Congress examines student loan practices.
For-profit colleges that offer both on-campus and online secondary education have become a multi-billion dollar industry.
At a Senate hearing Tuesday critics charged that a big chunk of those billions actually came from U.S. taxpayers.
With charts showing a degree from a for-profit college costing up to four times more than a public college as they charging double-digit interest rates to students with government-backed loans, the committee's chairman compared it to the predatory lending of the housing crisis.
"These are essentially subprime loans, carrying high interest rates and even higher estimated levels of default," said Iowa Senator Tom Harkin.
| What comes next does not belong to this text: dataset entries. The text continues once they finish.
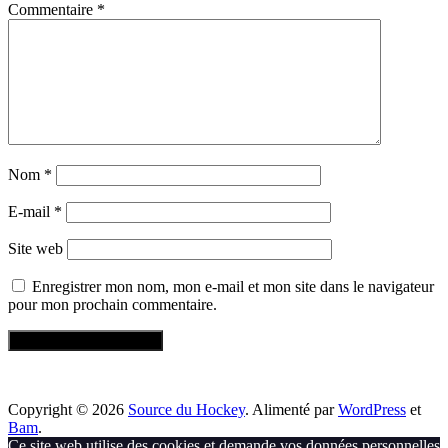
Commentaire
*
Nom
*
E-mail
*
Site web
Enregistrer mon nom, mon e-mail et mon site dans le navigateur
pour mon prochain commentaire.
Copyright © 2026
Source du Hockey
. Alimenté par
WordPress
et
Bam
.
Ce site web utilise des cookies et demande vos données personnelles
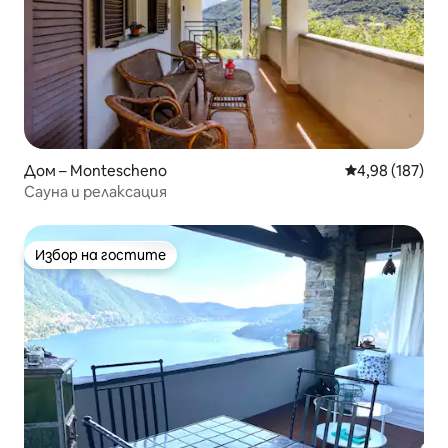
Дом – Montescheno
Средна оценка
4,98 (187)
Сауна и релаксация
Избор на гостите
Избор на гостите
Former student Eric Schmitt is one those in default.
He said he feels betrayed by recruiters at Kaplan University who urged him to take out the loans to pay their tuition.
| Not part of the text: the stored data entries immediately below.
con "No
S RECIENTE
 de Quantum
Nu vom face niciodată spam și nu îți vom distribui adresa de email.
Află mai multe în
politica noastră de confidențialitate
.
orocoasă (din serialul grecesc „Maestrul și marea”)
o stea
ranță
"Now I owe $45,000 in student loans without a permanent job to pay those bills," he said.
"This sector has the highest share of students with debt, the highest debt loads for degrees and the highest student loan default rates," pointed out Pauline Abernathy, vice president of the Institute for College Access.
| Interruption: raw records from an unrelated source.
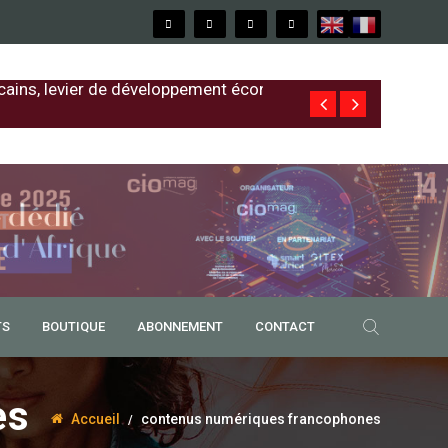
cains, levier de développement économique
Free au Sénég
TS
BOUTIQUE
ABONNEMENT
CONTACT
es
Accueil
contenus numériques francophones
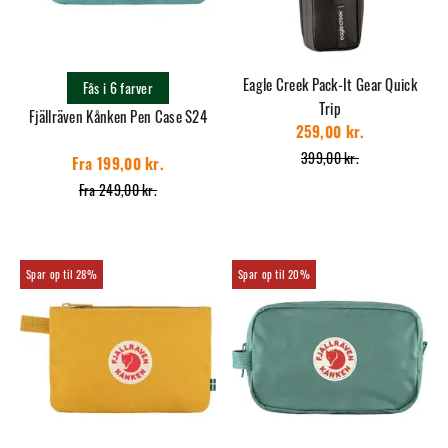
Eagle Creek Pack-It Gear Quick
Fås i 6 farver
Trip
Fjällräven Kånken Pen Case S24
259,00 kr.
399,00 kr.
Fra 199,00 kr.
Fra 249,00 kr.
28%
20%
A default rate that approaches 80-percent at some for-profit schools that are also accused of recruiting only underprivileged students who qualify for federal loans.
No one testified at the hearing in defense of the industry, but Kaplan University issued a statement saying its tuition is comparable to other higher education intuitions that are heavily subsidized by taxpayers.
The most recent U.S. Department of Education stats show 92 percent of students at for-profit institutions borrowed to finance their tuition while 59-percent did that at four-year, private non-profit schools and 46-percent borrowed for their education at four year public institutions.